Long road to diversification in the city
Two lavish resorts will open on Macau’s Cotai Strip this summer, with another to follow next year. But steep declines in the gaming sector and leaner spending by tourists could lead to a loss of business at some existing properties, according to analysts.
“In Macau, 2016 should be relatively stable in terms of the top line, but we expect to see some cannibalization from new Cotai openings,” wrote Alex Bumazhny, Fitch senior director for gaming for the credit rating agency.
“Softness in the VIP market and further depreciation of the yuan may challenge Macau’s year-over-year comparisons,” he continued, “but we do not expect the broader economic slowdown in China to have a material impact on visitation.
Gaming revenues in the world’s premier casino destination have fallen on a year-on-year basis since June 2014, for 22 consecutive months of decline. The recession was a response to tougher scrutiny of money laundering and graft and a softer economy in Mainland China.
Morgan Stanley agrees Macau’s casino industry faces a risk of overcapacity in 2017, reported GGRAsia. “Stable demand is facing significant capacity addition (6,000 rooms and 750 new tables) between the third quarter of 2016 and the first quarter of 2017. This could result in either cannibalization or rise in competition—thus, margin erosion,” wrote analysts Praveen K. Choudhary, Alex Poon and Thomas Allen.
Projects that will launch in the next year include the US$4.1 billion Wynn Palace, which is expected to open in August, after two delays; the $2.7 billion Parisian Macao, a Sands China property; and the $3.1 billion MGM Cotai.

_DATA SHOWN:_

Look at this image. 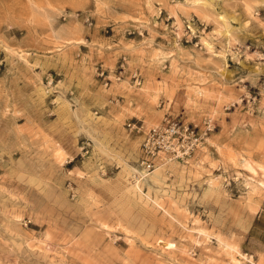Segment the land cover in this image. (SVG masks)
I'll return each mask as SVG.
<instances>
[{
	"label": "rangeland",
	"instance_id": "obj_1",
	"mask_svg": "<svg viewBox=\"0 0 264 264\" xmlns=\"http://www.w3.org/2000/svg\"><path fill=\"white\" fill-rule=\"evenodd\" d=\"M166 115L213 129L136 177ZM260 208L264 0H0V264H264Z\"/></svg>",
	"mask_w": 264,
	"mask_h": 264
},
{
	"label": "built area",
	"instance_id": "obj_2",
	"mask_svg": "<svg viewBox=\"0 0 264 264\" xmlns=\"http://www.w3.org/2000/svg\"><path fill=\"white\" fill-rule=\"evenodd\" d=\"M132 76L135 83L139 84L136 71ZM134 126L137 130L141 129V126ZM212 129L210 118L203 120L202 126H196L176 116H164L159 124L143 132L135 176H146L155 169L185 160L204 142Z\"/></svg>",
	"mask_w": 264,
	"mask_h": 264
},
{
	"label": "crops",
	"instance_id": "obj_3",
	"mask_svg": "<svg viewBox=\"0 0 264 264\" xmlns=\"http://www.w3.org/2000/svg\"><path fill=\"white\" fill-rule=\"evenodd\" d=\"M248 241L264 249V208L257 210L247 228Z\"/></svg>",
	"mask_w": 264,
	"mask_h": 264
},
{
	"label": "bare ground",
	"instance_id": "obj_4",
	"mask_svg": "<svg viewBox=\"0 0 264 264\" xmlns=\"http://www.w3.org/2000/svg\"><path fill=\"white\" fill-rule=\"evenodd\" d=\"M135 170H138V169H135ZM158 176H159V175H158ZM160 176H161V175H160ZM159 178H160V177H159ZM245 254H246V253H245ZM243 255H244V253H243ZM234 260H236L235 262H239L238 259H234Z\"/></svg>",
	"mask_w": 264,
	"mask_h": 264
}]
</instances>
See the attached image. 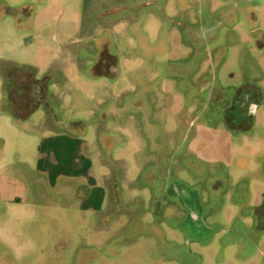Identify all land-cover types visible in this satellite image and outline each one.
I'll list each match as a JSON object with an SVG mask.
<instances>
[{
    "label": "rangeland",
    "instance_id": "obj_1",
    "mask_svg": "<svg viewBox=\"0 0 264 264\" xmlns=\"http://www.w3.org/2000/svg\"><path fill=\"white\" fill-rule=\"evenodd\" d=\"M262 42L244 0H0V264H264ZM9 61L54 75L23 120Z\"/></svg>",
    "mask_w": 264,
    "mask_h": 264
},
{
    "label": "trees",
    "instance_id": "obj_2",
    "mask_svg": "<svg viewBox=\"0 0 264 264\" xmlns=\"http://www.w3.org/2000/svg\"><path fill=\"white\" fill-rule=\"evenodd\" d=\"M35 70V67L18 66L12 61L5 63L1 70L10 100L6 110H10L18 120L27 118L40 105L47 95L48 82L54 77L49 74L42 80L37 79ZM58 71L62 73V69L55 65L51 66L50 73ZM62 77L66 79L64 74ZM37 95L38 97L35 98ZM27 97H30L31 102H28ZM31 97L33 98L31 99Z\"/></svg>",
    "mask_w": 264,
    "mask_h": 264
},
{
    "label": "crops",
    "instance_id": "obj_3",
    "mask_svg": "<svg viewBox=\"0 0 264 264\" xmlns=\"http://www.w3.org/2000/svg\"><path fill=\"white\" fill-rule=\"evenodd\" d=\"M245 2H249V4H250V2L252 3V5H253V7L255 8V7H259V13L261 14V13H264V0H244ZM255 19L258 21V16H255ZM261 45L263 46L264 45V42H262L261 43ZM15 117V116H14ZM15 120H18L16 117L14 118ZM50 121L49 120H47V123L50 125V123H49ZM53 124V123H52ZM54 125V124H53ZM53 125H51V126H53ZM83 171V170H82ZM96 195H97V192L95 191L92 195H89V197H90V200L91 201H93V202H95V203H98V201H99V198H98V200L96 201L95 199H96Z\"/></svg>",
    "mask_w": 264,
    "mask_h": 264
}]
</instances>
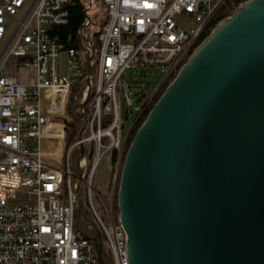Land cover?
<instances>
[{"label":"water","instance_id":"1","mask_svg":"<svg viewBox=\"0 0 264 264\" xmlns=\"http://www.w3.org/2000/svg\"><path fill=\"white\" fill-rule=\"evenodd\" d=\"M92 2L79 31L86 78L70 106L83 124L97 64ZM87 168L80 144L74 231L113 264L85 205ZM116 206L127 264H264V0L239 3L165 86L123 157Z\"/></svg>","mask_w":264,"mask_h":264},{"label":"built area","instance_id":"2","mask_svg":"<svg viewBox=\"0 0 264 264\" xmlns=\"http://www.w3.org/2000/svg\"><path fill=\"white\" fill-rule=\"evenodd\" d=\"M99 1L105 19L96 34L94 92L83 124L68 113L86 78L81 52L51 35L67 23L69 0H0V264H100L90 242L74 231L70 157L80 144L88 145L82 181L86 208L113 264H127L124 234L112 212L125 142L121 101L132 103L128 85L121 82L123 71L153 67L163 74L140 99L128 132L158 87L203 40L226 0ZM61 52L66 56L62 73ZM22 67L32 70L28 78L20 75ZM71 124L82 131L66 148ZM111 150L117 153L115 172L104 197L96 192L94 178Z\"/></svg>","mask_w":264,"mask_h":264},{"label":"trees","instance_id":"3","mask_svg":"<svg viewBox=\"0 0 264 264\" xmlns=\"http://www.w3.org/2000/svg\"><path fill=\"white\" fill-rule=\"evenodd\" d=\"M87 1L88 0H69V3L67 5V13H68L67 23L63 26L54 27L51 30V35L56 34V36L58 37V40H60L61 42H64V43H68L67 45L69 47H75L76 51H78V52H79V40H80L79 31H80L82 24L84 23V19H85L84 9L86 8ZM243 1H245V0H226L219 7V9L216 11V13L213 15L212 19L210 20L208 26L206 27V29L204 31L202 37L200 38V41L206 37V34L209 32V30L211 28H213L220 20H222L223 18L228 16L233 11V9L239 3L243 2ZM104 19H105V10L103 9V11L100 15V19H99L98 24H97V28L90 33V40L94 46L96 55L98 54V44L96 42V34L98 31V28L100 27V25L102 24ZM68 38H70L69 41H68ZM80 56L82 57L81 53H80ZM172 78H173V76H170L166 80L163 87L156 93L154 100L149 104V106H147V108L144 110V112L138 116V118L135 120L134 124L132 125V127L129 131L126 142L123 146V150L121 153V159H120V162L118 165V173L116 175V184H115L113 203H112V212H113V215L115 218L117 217V214H118L117 206H116V191H117L119 172H120L121 163L123 161V157L127 151V148L129 146L137 128L143 122L147 113L149 112V110L151 109L153 104L156 102V100L159 98V96L162 94L165 86L170 82V80ZM68 113L76 120V117H74L70 113V111H68ZM107 120H109V117H108V119L105 120V122L103 124L104 126L107 125V123H108ZM70 126H71L72 130H71L70 134L68 135V139L66 142V148L69 147L71 144H73L77 140L79 132H80V127L78 125L75 126L74 124H71ZM116 157H117L116 151L111 150L109 155H108V161L110 164V172H109V177L107 180L106 194L103 195L104 197H107V194L110 191L111 186L113 184L112 178H113L114 168H115V164H116Z\"/></svg>","mask_w":264,"mask_h":264},{"label":"rangeland","instance_id":"4","mask_svg":"<svg viewBox=\"0 0 264 264\" xmlns=\"http://www.w3.org/2000/svg\"><path fill=\"white\" fill-rule=\"evenodd\" d=\"M28 2H31V0H28ZM99 2H100L99 0H93L92 8L88 13L89 16L93 17V15L96 13L95 9L96 6L99 4ZM10 29H12V26L10 27ZM65 60H66V56L63 52H61L58 56V67L61 73L66 71ZM19 73L22 77L28 78V76L32 74V70L22 67L19 68ZM162 76H163L162 72H160V70H157L156 68L153 67L135 68V69H128L123 71L121 82L122 84L128 85L129 87L128 97L132 100L130 106H127L123 99L121 101V122L123 124V128H122L123 136L126 134L127 129L131 123L135 109L139 106L140 99L142 98V96L151 93L156 88ZM109 172H110V164L108 161V156H106L104 160L101 162L94 178V187L99 195L106 194ZM114 172H115V168H114ZM112 182H113V178H112ZM115 184H116V179L114 181V189H115Z\"/></svg>","mask_w":264,"mask_h":264},{"label":"flooded vegetation","instance_id":"5","mask_svg":"<svg viewBox=\"0 0 264 264\" xmlns=\"http://www.w3.org/2000/svg\"><path fill=\"white\" fill-rule=\"evenodd\" d=\"M102 11H103V8L101 7V6H96V9H95V14L93 15V16H97L95 19H94V21L98 24V21H99V19H100V15H101V13H102Z\"/></svg>","mask_w":264,"mask_h":264}]
</instances>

_THINGS TO DO:_
1 > In the Macau casino article, for how many months in a row had gaming revenues fallen year on year?
2 > Name every project that the Macau casino article says will launch in the next year.
3 > Reproduce the part of the Macau casino article between "Projects that will" and "billion MGM Cotai.", inclusive.

_LIST OF SOLUTIONS:_
1 > 22 consecutive months, starting in June 2014.

2 > Wynn Palace, Parisian Macao, MGM Cotai

3 >
Projects that will launch in the next year include the US$4.1 billion Wynn Palace, which is expected to open in August, after two delays; the $2.7 billion Parisian Macao, a Sands China property; and the $3.1 billion MGM Cotai.